На деревьях не было птиц и почти никаких насекомых. Деревья были мертвенно-тихими. Эта солнечная полянка — маленький островок речи и движения среди океана молчания. И в центре островка еще одна молчаливая точка, более сильная, более роковая, чем молчание в лесу.
Жгут был наложен. Доктор Миллер приказал того опустить нелепо задранную ногу. Он придвинул табурет к изголовью, сел, затем снова встал и, в последний раз вымыв руки, объяснил Энтони, что оперировать ему придется сидя. Ложе было слишком низким, чтобы он мог стоять. Еще раз придвинув табурет, он сунул руку в сосуд с марганцовкой и вытащил скальпель.

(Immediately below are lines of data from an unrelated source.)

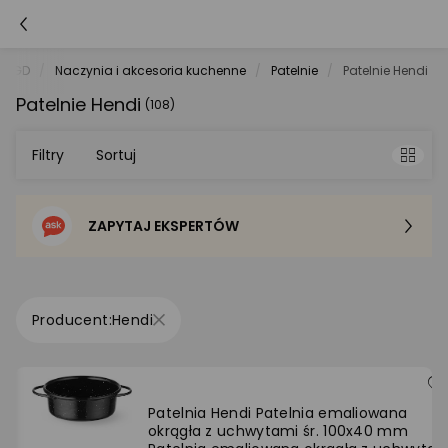
e AGD
Naczynia i akcesoria kuchenne
Patelnie
Patelnie Hendi
Patelnie Hendi
(108)
Filtry
Sortuj
ZAPYTAJ EKSPERTÓW
Sortowanie domyślne
Cena - od najniższej
Hendi
Cena - od najwyższej
Po popularności
Patelnia Hendi Patelnia emaliowana
okrągła z uchwytami śr. 100x40 mm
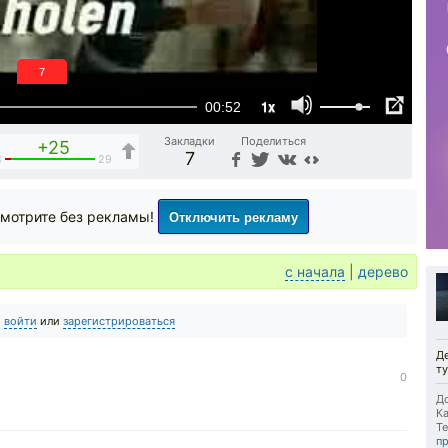
6
1x
00:52
Закладки
Поделиться
+25
7
4
29
Отключить рекламу
мотрите без рекламы!
с начала
|
дерево
о
войти
или
зарегистрироваться
Д
ту
0
До
Ка
Те
п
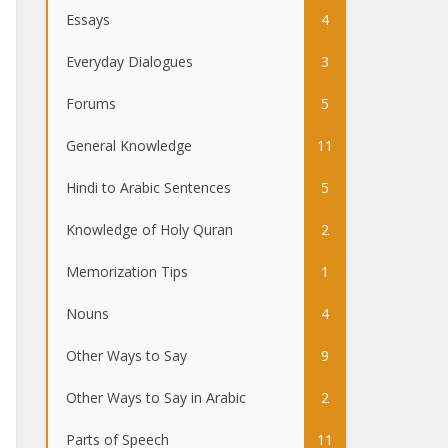
Essays
4
Everyday Dialogues
3
Forums
5
General Knowledge
11
Hindi to Arabic Sentences
5
Knowledge of Holy Quran
2
Memorization Tips
1
Nouns
4
Other Ways to Say
9
Other Ways to Say in Arabic
2
Parts of Speech
11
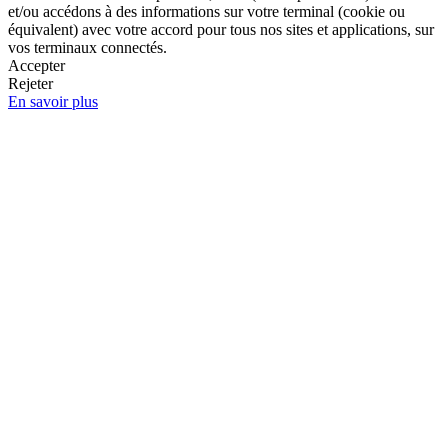
et/ou accédons à des informations sur votre terminal (cookie ou
équivalent) avec votre accord pour tous nos sites et applications, sur
vos terminaux connectés.
Accepter
Rejeter
En savoir plus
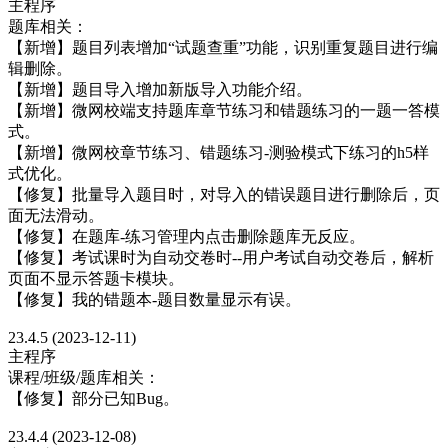
主程序
题库相关：
【新增】题目列表增加“试题查重”功能，识别重复题目进行编
辑删除。
【新增】题目导入增加新版导入功能介绍。
【新增】微网校端支持题库章节练习和错题练习的一题一答模
式。
【新增】微网校章节练习、错题练习-测验模式下练习的h5样
式优化。
【修复】批量导入题目时，对导入的错误题目进行删除后，页
面无法滑动。
【修复】在题库-练习管理内点击删除题库无反应。
【修复】考试课时为自动交卷时--用户考试自动交卷后，解析
页面不显示答题卡模块。
【修复】我的错题本-题目数量显示有误。
23.4.5 (2023-12-11)
主程序
课程/班级/题库相关：
【修复】部分已知Bug。
23.4.4 (2023-12-08)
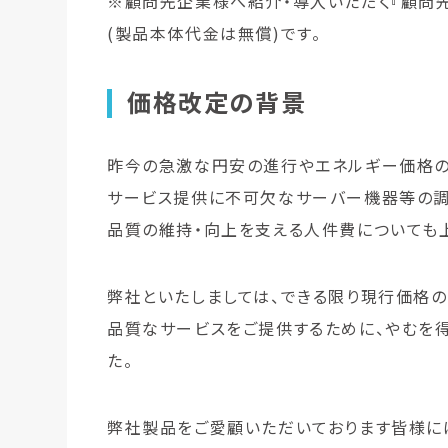
※顧問先企業様へ紹介・導入いただく『顧問先
(製品本体代金は無償)です。
価格改定の背景
昨今の急激な円安の進行やエネルギー価格の
サービス提供に不可欠なサーバー機器等の調
品質の維持・向上を支える人件費についても
弊社といたしましては、できる限り現行価格
品質なサービスをご提供するために、やむを
た。
弊社製品をご愛顧いただいております皆様に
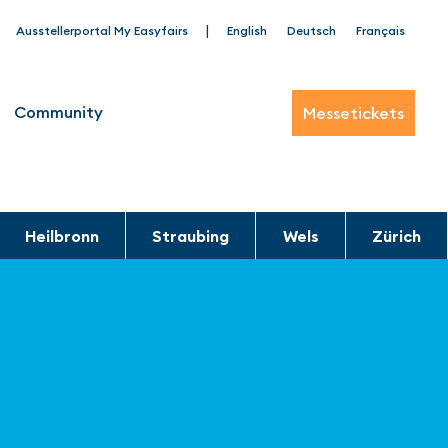
|
Ausstellerportal My Easyfairs
English
Deutsch
Français
Community
Messetickets
Heilbronn
Straubing
Wels
Zürich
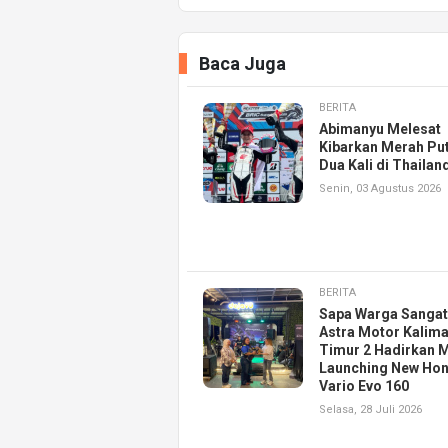
Baca Juga
BERITA
Abimanyu Melesat
Kibarkan Merah Put
Dua Kali di Thailan
Senin, 03 Agustus 2026
BERITA
Sapa Warga Sangat
Astra Motor Kalim
Timur 2 Hadirkan M
Launching New Ho
Vario Evo 160
Selasa, 28 Juli 2026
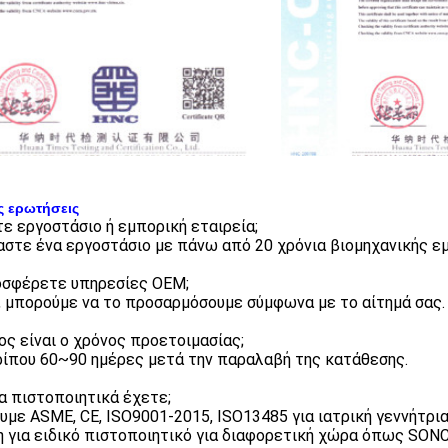
ς ερωτήσεις
στε εργοστάσιο ή εμπορική εταιρεία;
μαστε ένα εργοστάσιο με πάνω από 20 χρόνια βιομηχανικής εμ
οσφέρετε υπηρεσίες OEM;
ι, μπορούμε να το προσαρμόσουμε σύμφωνα με το αίτημά σας.
ιος είναι ο χρόνος προετοιμασίας;
ρίπου 60~90 ημέρες μετά την παραλαβή της κατάθεσης.
ια πιστοποιητικά έχετε;
ουμε ASME, CE, ISO9001-2015, ISO13485 για ιατρική γεννήτρι
η για ειδικό πιστοποιητικό για διαφορετική χώρα όπως SONCA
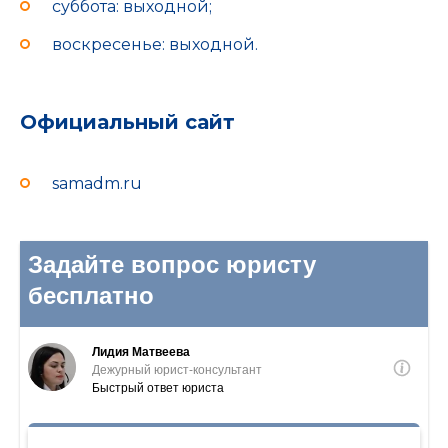
суббота: выходной;
воскресенье: выходной.
Официальный сайт
samadm.ru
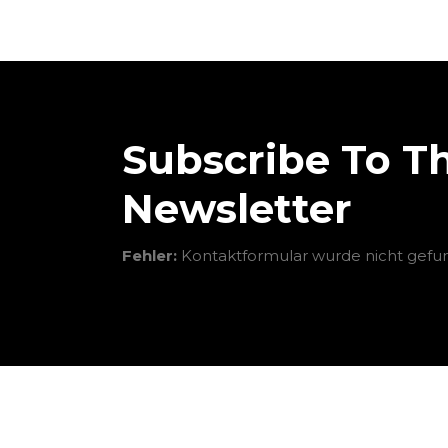
Subscribe To T
Newsletter
Fehler:
Kontaktformular wurde nicht gefu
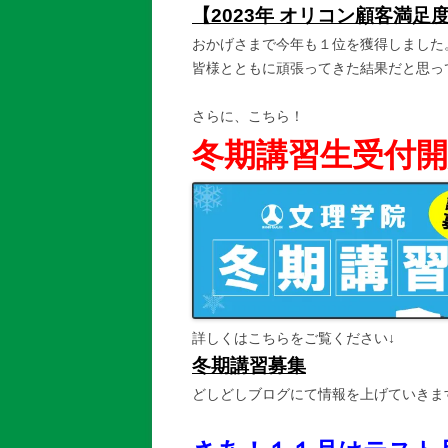
【2023年 オリコン顧客満足
おかげさまで今年も１位を獲得しました
皆様とともに頑張ってきた結果だと思っ
さらに、こちら！
冬期講習生受付開
詳しくはこちらをご覧ください↓
冬期講習募集
どしどしブログにて情報を上げていきま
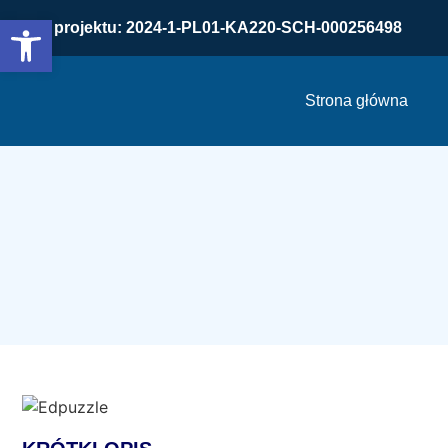
Otwórz pasek narzędzi
Nr projektu: 2024-1-PL01-KA220-SCH-000256498
Strona główna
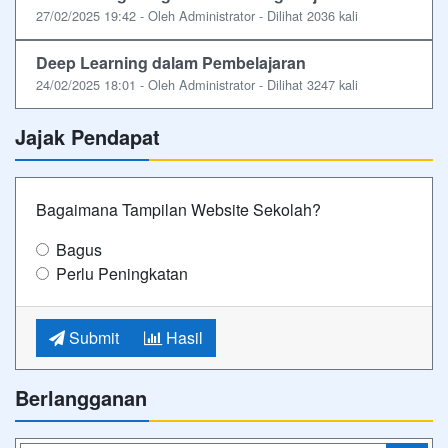
27/02/2025 19:42 - Oleh Administrator - Dilihat 2036 kali
Deep Learning dalam Pembelajaran
24/02/2025 18:01 - Oleh Administrator - Dilihat 3247 kali
Jajak Pendapat
Bagaimana Tampilan Website Sekolah?
Bagus
Perlu Peningkatan
Submit
Hasil
Berlangganan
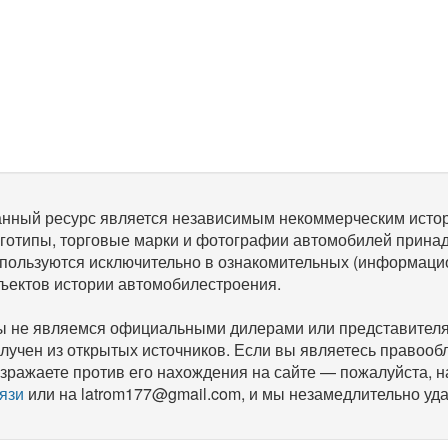
нный ресурс является независимым некоммерческим исто
готипы, торговые марки и фотографии автомобилей прина
пользуются исключительно в ознакомительных (информаци
ъектов истории автомобилестроения.
 не являемся официальными дилерами или представителям
лучен из открытых источников. Если вы являетесь правооб
зражаете против его нахождения на сайте — пожалуйста, 
язи
или на latrom177@gmail.com, и мы незамедлительно уда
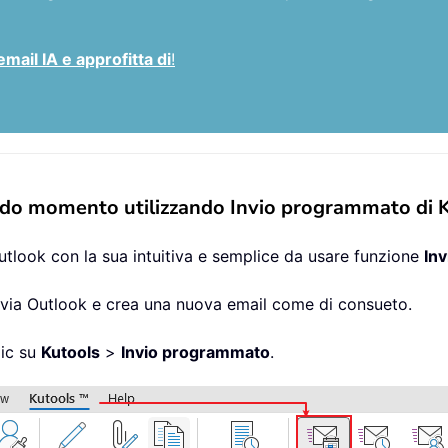
email IA e approfitta di
!
ondo momento utilizzando Invio programmato di 
utlook con la sua intuitiva e semplice da usare funzione
In
avvia Outlook e crea una nuova email come di consueto.
lic su
Kutools
>
Invio programmato
.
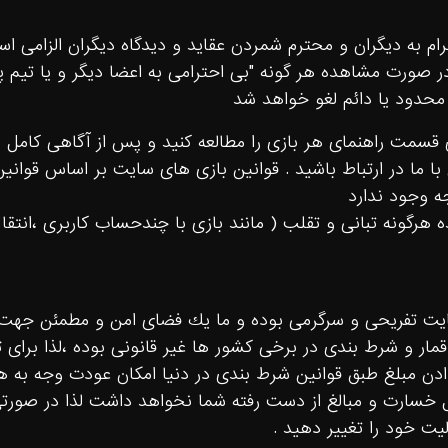
ام به ديگران و محترم شمردن عقايد و ديدگاه ديگران الزامى 
ر صورت مشاهده هر گونه "بى احترامى به اعضا ديگر و يا تيم پ
حدود يا دائم لغو خواهد شد
 قسمت راهنماى هر بازى را مطالعه كنيد و پس از آگاهى كامل ب
 ما در ارتباط باشيد . قوانين بازى هاى سايت بر اساس قوانين
ه وجود ندارد
هرگونه تبانى و تقلب ( مانند بازى با چندحساب كاربرى ،انتق
ت تفريحى و سرگرمى بوده و ما يك فضاى امن و مطمئن جهت فعا
قمار و شرط بندى در برخى كشور ها غير قانونى بوده ،لذا براى ث
ن مبلغ طبق قوانين شرط بندى در دنيا امكان عودت وجه به
 خسارت و مبالغ از دست رفته شما نخواهد داشت لذا در صورتى كه
ليت خود را تغيير دهيد .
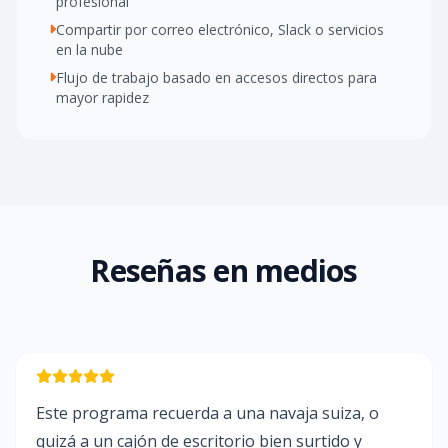
profesional
Compartir por correo electrónico, Slack o servicios
en la nube
Flujo de trabajo basado en accesos directos para
mayor rapidez
Reseñas en medios
Este programa recuerda a una navaja suiza, o
quizá a un cajón de escritorio bien surtido y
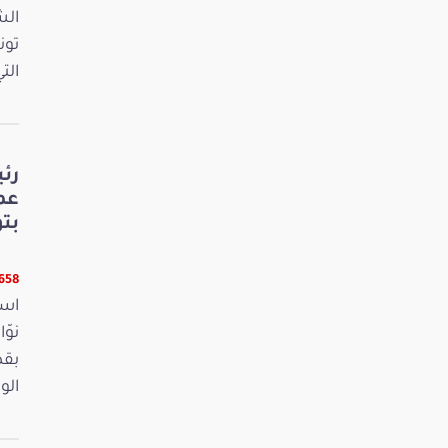
الش
تون
الت
رئ
عم
بت
6658 قر
است
بقص
الو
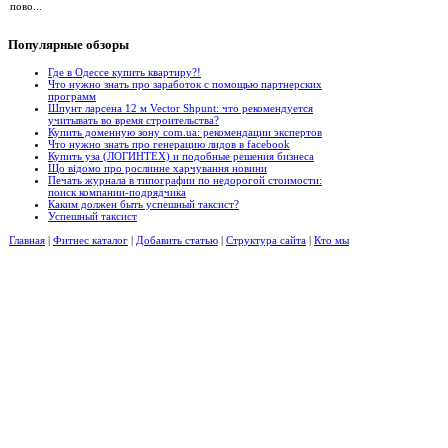
пово...
Популярные
обзоры
Где в Одессе купить квартиру?!
Что нужно знать про заработок с помощью партнерских
программ
Шпунт ларсена 12 м Vector Shpunt: что рекомендуется
учитывать во время строительства?
Купить доменную зону com.ua: рекомендации экспертов
Что нужно знать про генерацию лидов в facebook
Купить уза (ЛОГИНТЕХ) и подобные решения бизнеса
Що відомо про рослинне харчування новини
Печать журнала в типографии по недорогой стоимости:
поиск компании-подрядчика
Каким должен быть успешный таксист?
Успешный таксист
Главная
|
Фитнес каталог
|
Добавить статью
|
Структура сайта
|
Кто мы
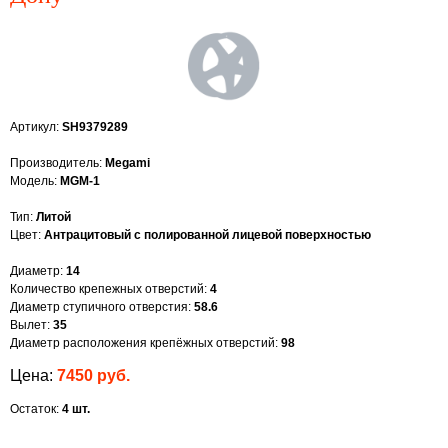
Артикул:
SH9379289
Производитель:
Megami
Модель:
MGM-1
Тип:
Литой
Цвет:
Антрацитовый с полированной лицевой поверхностью
Диаметр:
14
Количество крепежных отверстий:
4
Диаметр ступичного отверстия:
58.6
Вылет:
35
Диаметр расположения крепёжных отверстий:
98
Цена:
7450 руб.
Остаток:
4 шт.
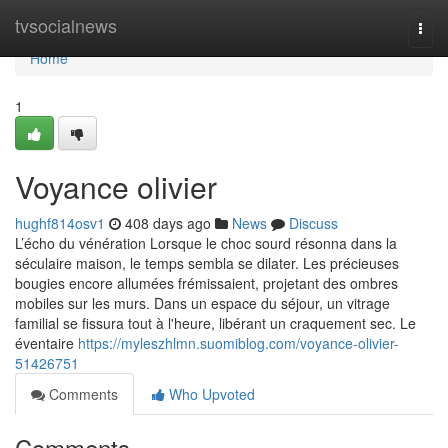
Home
tvsocialnews
Togg
navi
Home
1
Voyance olivier
hughf814osv1
408 days ago
News
Discuss
L’écho du vénération Lorsque le choc sourd résonna dans la
séculaire maison, le temps sembla se dilater. Les précieuses
bougies encore allumées frémissaient, projetant des ombres
mobiles sur les murs. Dans un espace du séjour, un vitrage
familial se fissura tout à l'heure, libérant un craquement sec. Le
éventaire
https://myleszhlmn.suomiblog.com/voyance-olivier-
51426751
Comments
Who Upvoted
Comments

При виде того, как широкие лохмотья кожи свисали, как банановая кожура, но в этот раз с кровоточащего плода, Энтони охватило жуткое ощущение тошноты. Рот его увлажнился от слюны, и ему пришлось непрерывно глотать, чтобы избавиться от нее. Он непроизвольно закашлялся, словно с ним вот-вот случится приступ тошноты.
— Теперь осторожней, — сказал доктор, не поднимая глаз. Артериальным зажимом он закрепил край гадко пахнущего сосуда. — Думайте об этом по-научному. — Он сделал еще один надрез алой плоти. — А если вам станет плохо, — продолжал он с внезапной резкостью, — ради бога, идите и делайте все быстро! — Затем тоном профессора, который демонстрирует студентам интересный момент, проговорил: — Необходимо отрезать длинные нервы. Будет жуткое стяжение, когда ткани срастутся. И тем не менее, — добавил он, — ему, видимо, придется пережить еще одну ампутацию дома. Боюсь, культя не будет хорошей.
Спокойное и примиренное, свободное от всех желаний, всякой злобы и всяких амбиций — таково было лицо того, кто получил свободу, того, для кого больше не существовало тюрем и цепей, не было больше гробницы под камнем и к кому не прилипал больше птичий клей. Лицо того, кто обрел свободу… Но на самом деле, размышлял Энтони, на самом деле его свобода навязана ему этим жутким запахом зла. Можно ли было быть своим собственным освободителем? На этом пути имелись ловушки, но из них можно выбраться. Тюрьмы, но их можно открыть. А если камеры пыток никогда не будут упразднены, может быть, на пытки станут смотреть как на нечто малозначащее. Такое же малозначащее, как скрежет полотна пилы, вгрызающийся в кость Марка. Марк лежал кротко и тихо; казалось, он улыбается.